The xml:lang attribute

Darwin Information Typing Architecture (DITA) Version 1.3 Part 3: All-Inclusive Edition

Document
Darwin Information Typing Architecture (DITA) Version 1.3 Part 3: All-Inclusive Edition
Version
1.3
Author
OASIS DITA Technical Committee

The xml:lang attribute specifies the language and (optional) locale of the element content. The xml:lang attribute applies to all attributes and content of the element where it is specified, unless it is overridden with xml:lang on another element within that content.

The xml:lang attribute SHOULD be explicitly set on the root element of each map and topic.

Setting the xml:lang attribute in the DITA source ensures that processors handle content in a language- and locale-appropriate way. If the xml:lang attribute is not set, processors assume a default value which might not be appropriate for the DITA content. When the xml:lang attribute is specified for a document, DITA processors MUST use the specified value to determine the language of the document.

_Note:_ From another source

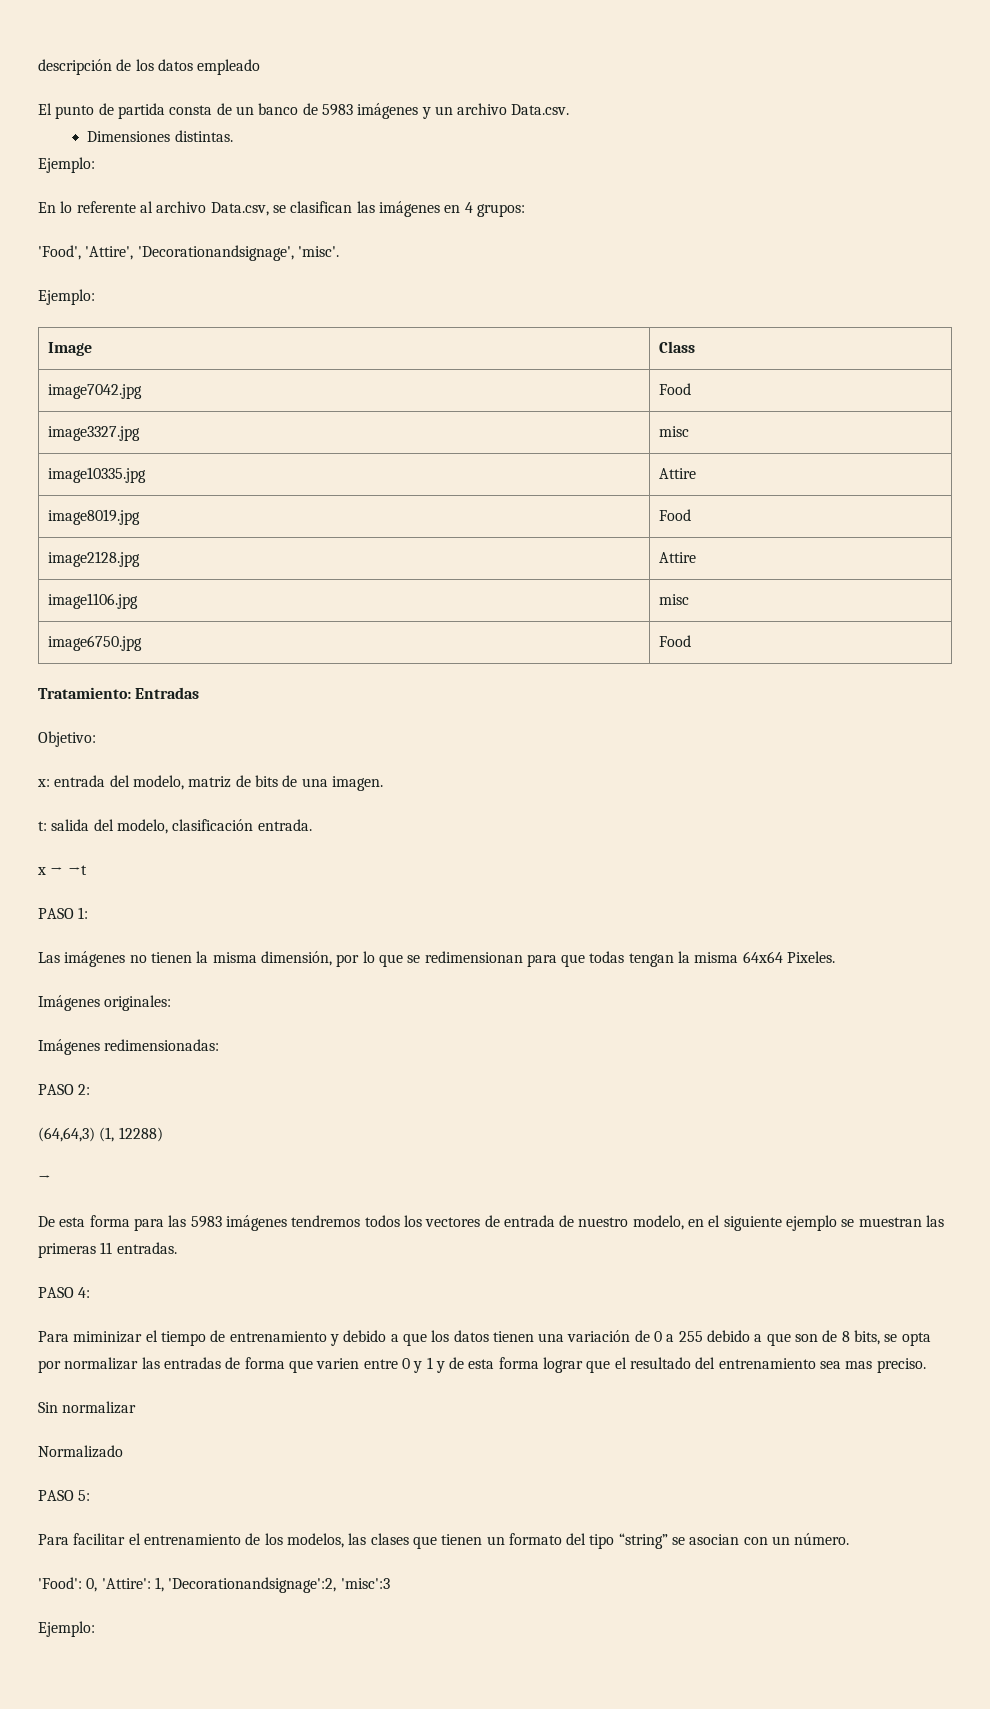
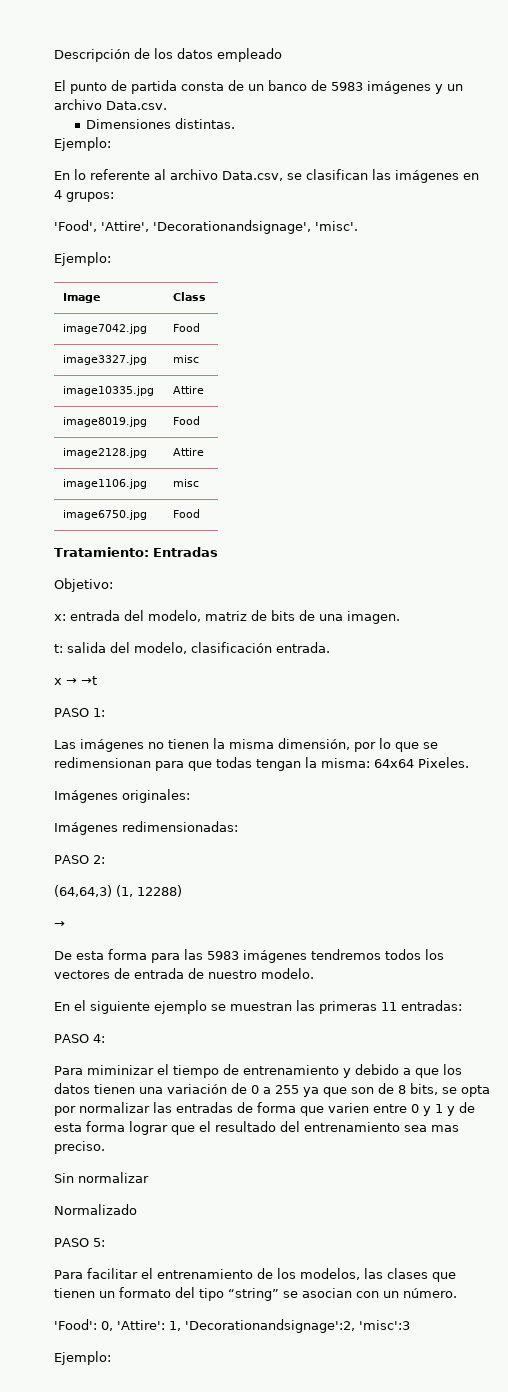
[38,59,112,75] descripción -> [54,49,130,62] Descripción
[694,952,739,963] misma -> [321,758,370,768] misma:
[632,1215,705,1230] modelo, en -> [261,968,314,979] [54,1002,70,1011] modelo. // En
[116,1242,177,1254] entradas. -> [401,1000,462,1011] entradas:
[707,1330,763,1342] debido a -> [303,1087,319,1097] ya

Setting the xml:lang attribute in the source language document facilitates the translation process; it enables translation tools (or translators) to simply change the value of the existing xml:lang attribute to the value of the target language. Some translation tools support changing the value of an existing xml:lang attribute, but they do not support adding new markup to the document that is being translated. Therefore, if source language content does not set the xml:lang attribute, it might be difficult or impossible for the translator to add the xml:lang attribute to the translated document.

If the root element of a map or a top-level topic has no value for thexml:lang attribute , a processor SHOULD assume a default value. The default value of the processor can be either fixed, configurable, or derived from the content itself, such as the xml:lang attribute on the root map.

The xml:lang attribute is described in the XML Recommendation. Note that the recommended style for the xml:lang attribute is lowercase language and (optional) uppercase, separated by a hyphen, for example, "en-US" or "sp-SP" or "fr". According to RFC 5646, Tags for Identifying Languages, language codes are case insensitive.